Memory comparison (with difference position)

Question

Is there a way to compare two blocks of memory, and know at which point they differ (memcmp() does not meet this requirement)? I wouldn't want to perform costly loops. Thanks in advance.

Regards, Neo_b

see also http://stackoverflow.com/questions/855895/intrinsic-memcmp about per-cpu optimized memcmp implementations. If you know the cpu you could tune one of gcc's __builtin_memcmp() functions to your needs. — mvds, Aug 24 '10 at 22:46
Note that anything you have here is going to be implemented as a loop *somewhere* -- there's no magic way of doing what you want here without one. — Billy ONeal, Aug 25 '10 at 02:11

score 7 · Answer 1 · edited Feb 02 '20 at 00:14

7

std::mismatch will do that for you in conjunction std::distance.

::::::

_APPLY WHAT YOU READ_.
1 – In the memory comparison thread, copy word for word the passage from "Regards, Neo_b" up to and including "in conjunction std::distance.".
2 – In the memory comparison thread, which function does the answer say to use together with std::distance?

_RECORD EXTRACTS_.
::::::

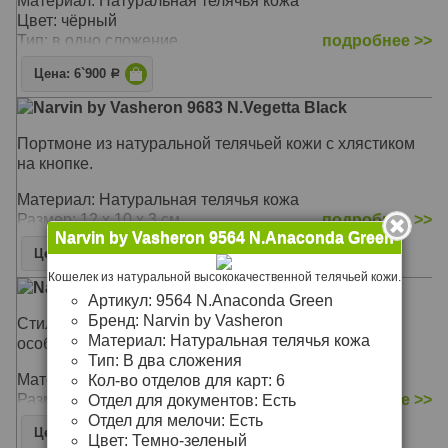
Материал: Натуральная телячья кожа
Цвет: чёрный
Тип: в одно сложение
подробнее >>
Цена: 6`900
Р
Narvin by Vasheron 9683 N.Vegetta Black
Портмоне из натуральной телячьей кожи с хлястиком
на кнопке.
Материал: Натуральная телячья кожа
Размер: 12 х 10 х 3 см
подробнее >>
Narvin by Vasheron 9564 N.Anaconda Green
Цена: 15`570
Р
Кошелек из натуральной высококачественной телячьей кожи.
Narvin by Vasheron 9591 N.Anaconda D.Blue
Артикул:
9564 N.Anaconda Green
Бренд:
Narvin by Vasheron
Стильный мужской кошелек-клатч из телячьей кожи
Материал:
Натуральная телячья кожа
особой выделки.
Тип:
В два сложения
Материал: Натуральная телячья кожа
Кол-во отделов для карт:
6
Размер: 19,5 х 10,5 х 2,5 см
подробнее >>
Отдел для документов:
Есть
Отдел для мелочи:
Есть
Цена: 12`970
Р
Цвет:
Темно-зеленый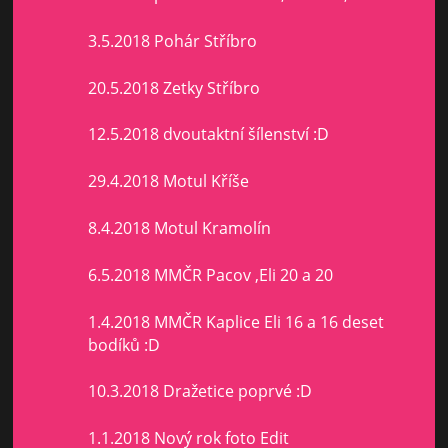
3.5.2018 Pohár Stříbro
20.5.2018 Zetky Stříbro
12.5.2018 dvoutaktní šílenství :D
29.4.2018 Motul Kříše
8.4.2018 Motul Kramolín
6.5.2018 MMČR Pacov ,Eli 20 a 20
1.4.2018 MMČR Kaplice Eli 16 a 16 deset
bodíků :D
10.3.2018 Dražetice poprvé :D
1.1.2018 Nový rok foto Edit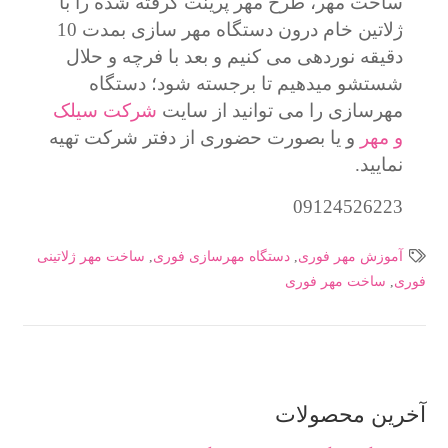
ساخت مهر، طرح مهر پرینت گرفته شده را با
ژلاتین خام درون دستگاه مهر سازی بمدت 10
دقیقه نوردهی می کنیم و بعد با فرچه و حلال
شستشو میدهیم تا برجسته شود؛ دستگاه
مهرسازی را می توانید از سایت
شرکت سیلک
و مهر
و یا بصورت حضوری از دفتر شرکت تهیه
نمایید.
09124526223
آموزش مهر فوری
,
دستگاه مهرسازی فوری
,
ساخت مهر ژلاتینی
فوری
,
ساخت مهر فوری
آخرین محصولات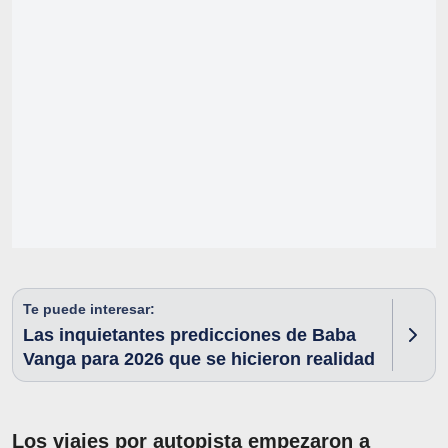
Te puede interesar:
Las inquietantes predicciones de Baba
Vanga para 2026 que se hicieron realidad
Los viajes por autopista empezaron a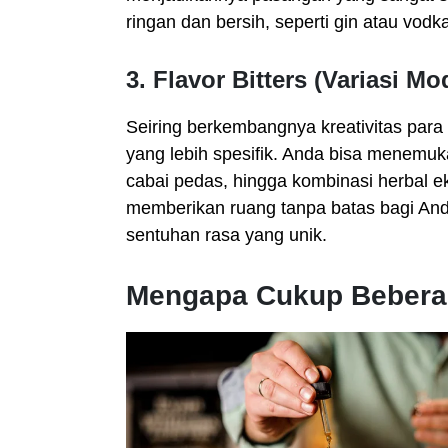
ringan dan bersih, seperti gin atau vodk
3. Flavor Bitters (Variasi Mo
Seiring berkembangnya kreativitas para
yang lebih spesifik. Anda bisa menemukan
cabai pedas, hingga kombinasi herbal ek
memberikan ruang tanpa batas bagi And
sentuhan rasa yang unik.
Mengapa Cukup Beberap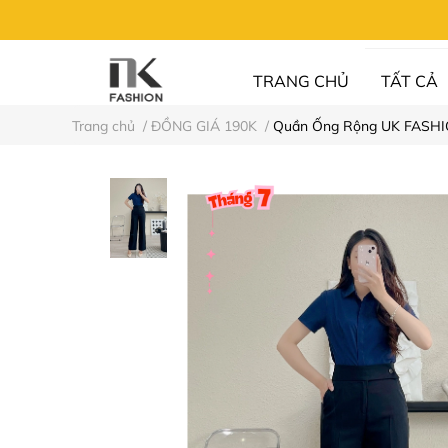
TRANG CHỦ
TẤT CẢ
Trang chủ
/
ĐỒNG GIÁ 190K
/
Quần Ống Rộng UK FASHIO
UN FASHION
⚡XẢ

::::::

_RESULTS IN ORDER_.
1 –
Regards, Neo_b

see also http://stackoverflow.com/questions/855895/intrinsic-memcmp about per-cpu optimized memcmp implementations. If you know the cpu you could tune one of gcc's __builtin_memcmp() functions to your needs. — mvds, Aug 24 '10 at 22:46
Note that anything you have here is going to be implemented as a loop *somewhere* -- there's no magic way of doing what you want here without one. — Billy ONeal, Aug 25 '10 at 02:11

score 7 · Answer 1 · edited Feb 02 '20 at 00:14

7

std::mismatch will do that for you in conjunction std::distance.

2 – std::mismatch